Era la primera vez que oía que George era patrocinador, pero sabía que era mejor no reaccionar.
La mujer jadeó sorprendida y se inclinó rápidamente en señal de disculpa.
“Disculpa. Lo siento mucho. Debí haber entendido mal. Me retiraré.”
Se marchó apresuradamente sin esperar otra palabra.
Miré con furia a mi hermano.
“¿Y eso a qué viene? ¿Por qué te estás entrometiendo?”
Adam me dedicó una sonrisa torcida.
“Sabía que estarías aquí. Traer a Ted es la excusa perfecta para ver a Theo, ¿verdad?”
“¡Cuida lo que dices, Adam! ¿Crees que alguna vez quise estar aquí?”
Se encogió de hombros con indiferencia.
“No es que me importe. Solo vine a verte. Necesito cincuenta mil dólares. Quiero cerrar un negocio.”
Negué con la cabeza furiosamente.
“No, Adam. Recaudaste ciento cincuenta mil dólares la semana pasada, y en menos de un mes ya has tomado casi medio millón.”
Me lanzó una mirada irritada y condescendiente.
“¿Alguna vez te pedí dinero antes de eso? Además, nunca quisiste casarte con George, ¿y ahora qué? ¿Quieres todo el dinero para ti? ¿Incluso tienes las agallas de desear meterte en la cama con Theo otra vez, y aun así estás aquí diciendo tonterías?”
“No tiene sentido lo que dices, y lo sabes.”
“Tori, los dos sabemos que no estarías en este matrimonio si no fuera por mí.

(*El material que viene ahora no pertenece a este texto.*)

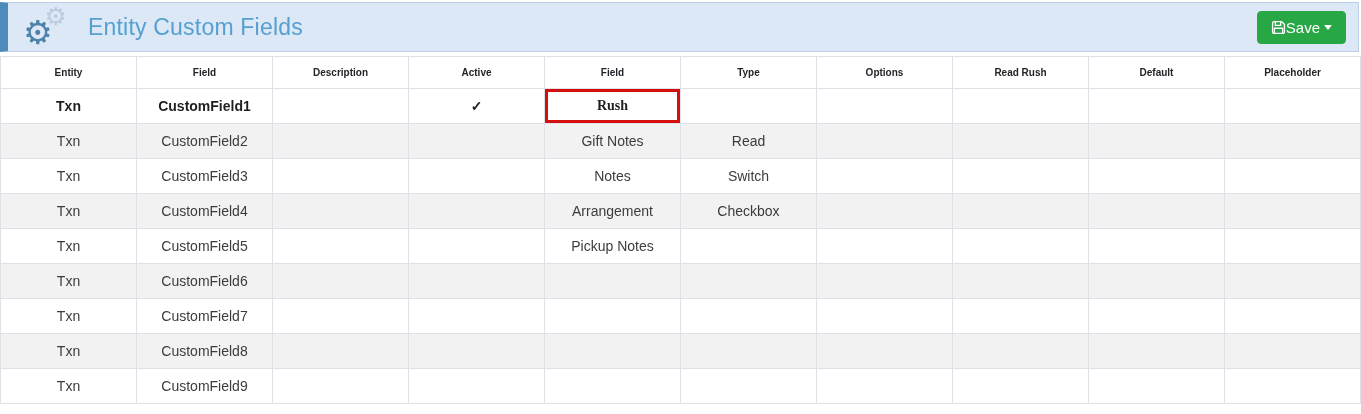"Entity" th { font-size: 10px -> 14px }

Solo imagina que hubieras insistido en tener el bebé de Theo. ¿Cómo te sientes ahora que le diste un hijo a George?”
Entonces entendí que aún ignoraba la verdad, y eso fue un gran alivio. De lo contrario, Adam estaría más que dispuesto a chantajearme con eso.
Uno pensaría que ser su única hermana me daría alguna ventaja. Pero era como si hubiéramos nacido destinados a ser enemigos.
Si el segundo hijo, Carlo, siguiera vivo, las cosas serían diferentes. Él era un verdadero santo. Desafortunadamente, desapareció en una fiesta en la playa dos años antes de que me graduara de la secundaria, y desde entonces ha sido como si estuviera muerto para nosotros.
“¿Vas a darme el dinero o no?” insistió Adam.
Lo miré con rabia. Él debería haber sido el que desapareciera, no Carlo. A veces no puedo evitar imaginar a Adam desempeñando el papel de Caín en la Biblia, porque él y Carlo asistieron juntos a esa fiesta. Y Adam podía ser realmente cruel cuando quería.
Negué con la cabeza con terquedad.
“¡No, no lo haré!” grité, marchándome hacia donde los otros padres estaban sentados en la arena observando las pruebas de los niños.
Aunque tuviera el dinero, no le daría ni un centavo.
“Está bien. Entonces le diré a George la verdadera verdad.”
Escuché decir a Adam.
De ninguna manera.
Giré la cabeza bruscamente hacia atrás.
¿Había estado al tanto todo el tiempo y solo estaba fingiendo lo contrario?